The hyperbaton It is a literary figure that consists of the alteration of the natural order of the sentence, in order to emphasize any of its parts or to achieve a certain type of metric or rhyme. It is a figure commonly used in the composition of literary texts, especially in languages ​​that allow greater syntactic freedom.

There are three different types of hyperbaton, each of which has a specific name, and they are:

  • The parenthesis, which consists of the introduction in the middle of a sentence of a phrase or sentence with an intonation different from the rest. For example, in the verses of Calderón de la Barca: “and declaring myself mute (because there are sorrows and anguish that the affections say much better than the mouth), I said my sorrows keeping silent “
  • The anastrophe, which consists of the inversion, within a sentence, of two terms that naturally should be in order. For example, in the verses of the Archpriest of Talavera: “No one should not use or love of women love”.
  • Hysterology, which consists of altering the natural order of the elements of the sentence to begin by saying what would ordinarily be said last, or vice versa.
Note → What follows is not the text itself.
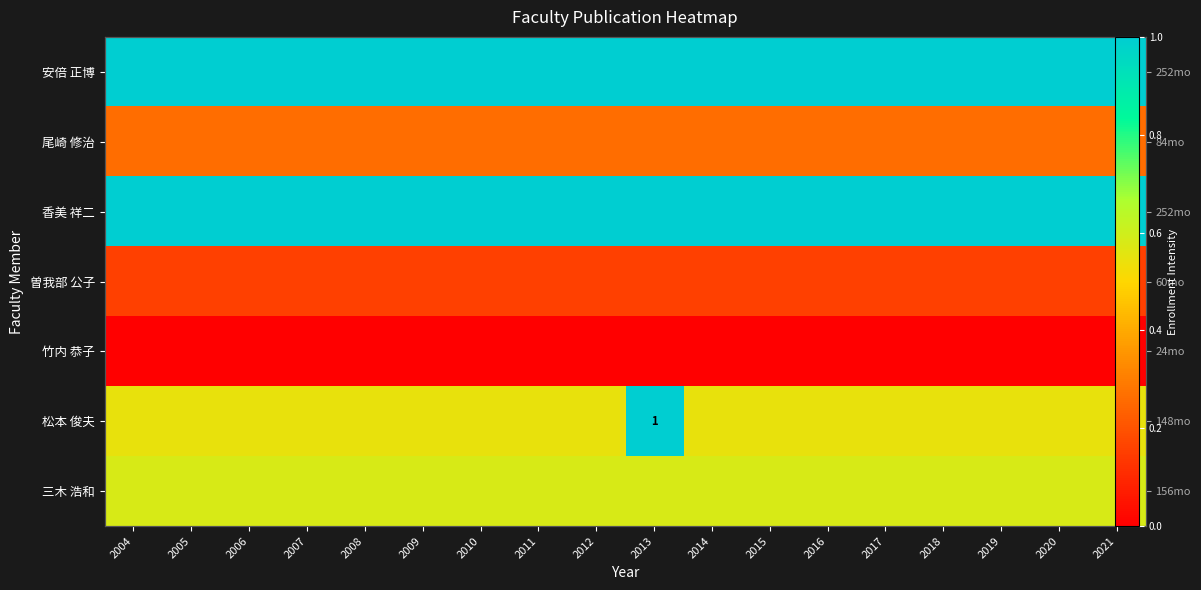

What is the difference between the highest and lowest values at 2020?

1.0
For example, in the verses of Gustavo Adolfo Bécquer: “The dark swallows will return / their nests to hang on your balcony”.

Examples of hyperbaton

Other examples of hyperbaton are as follows:

  • In Miguel Arteche’s verses: “Silence is stopped on the wheel / and distance is frozen in brake.”
  • In the verses of Garcilaso de la Vega: “With so much meekness the crystalline lens / Tagus in that part walked, / that the eyes could the path / hardly determine what it was leading.”
  • In the verses of Gustavo Adolfo Becquer: “From the living room in the dark corner, / of its owner perhaps forgotten, / silent and covered in dust / the harp could be seen.”
  • In the verses of Luis de Góngora: “Where the Sicilian sea sparkled / the silver silver foot to Lilibeo / pale ashy signs a plain / the hard trade gives”.
  • In the verses of Fray Luis de León: “From the mountain on the hillside, / by my planted hand I have a garden, / that with spring / covered with beautiful flower / already shows in hope the true fruit.”
  • In Miguel Hernández’s verses: “My loves are more black than sooty / even the lightest details / they detail their regrets with what verve”.
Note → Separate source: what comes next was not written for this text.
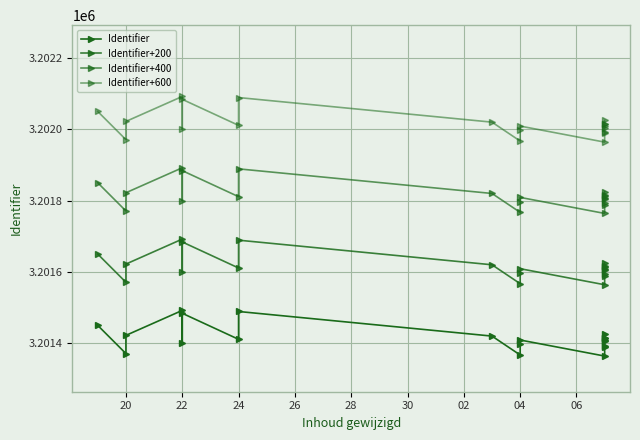

In Identifier+400, how many points are lower than both neighbors (excluding endpoints)?

5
Also examples of hyperbaton are the phrases of everyday language: “Thank God”, “If I remember correctly” or “I don’t even have to say”.

Other literary figures

Besides the hyperbaton, other literary figures are:

  • Synesthesia, which consists of the mixture in a sentence of auditory, visual, taste, tactile sensations, etc., in the style of metaphor (synaesthetic metaphor).
  • The parallelism, which consists of the repetition of a structure within the text, changing an element as it is repeated.
  • Asyndeton, which consists of the suppression or omission of the links that would naturally go in an enumeration, using instead a pause (comma intonation).
  • The polysyndeton, which is the opposite of the previous case, since it consists of the normally excessive use of a nexus or a conjunction within an enumeration of some kind.
  • Paronomasia, which consists of the use of paronyms (words with similar sounds but different meanings) in the sentence to induce a play on words, generally with an ironic or satirical meaning.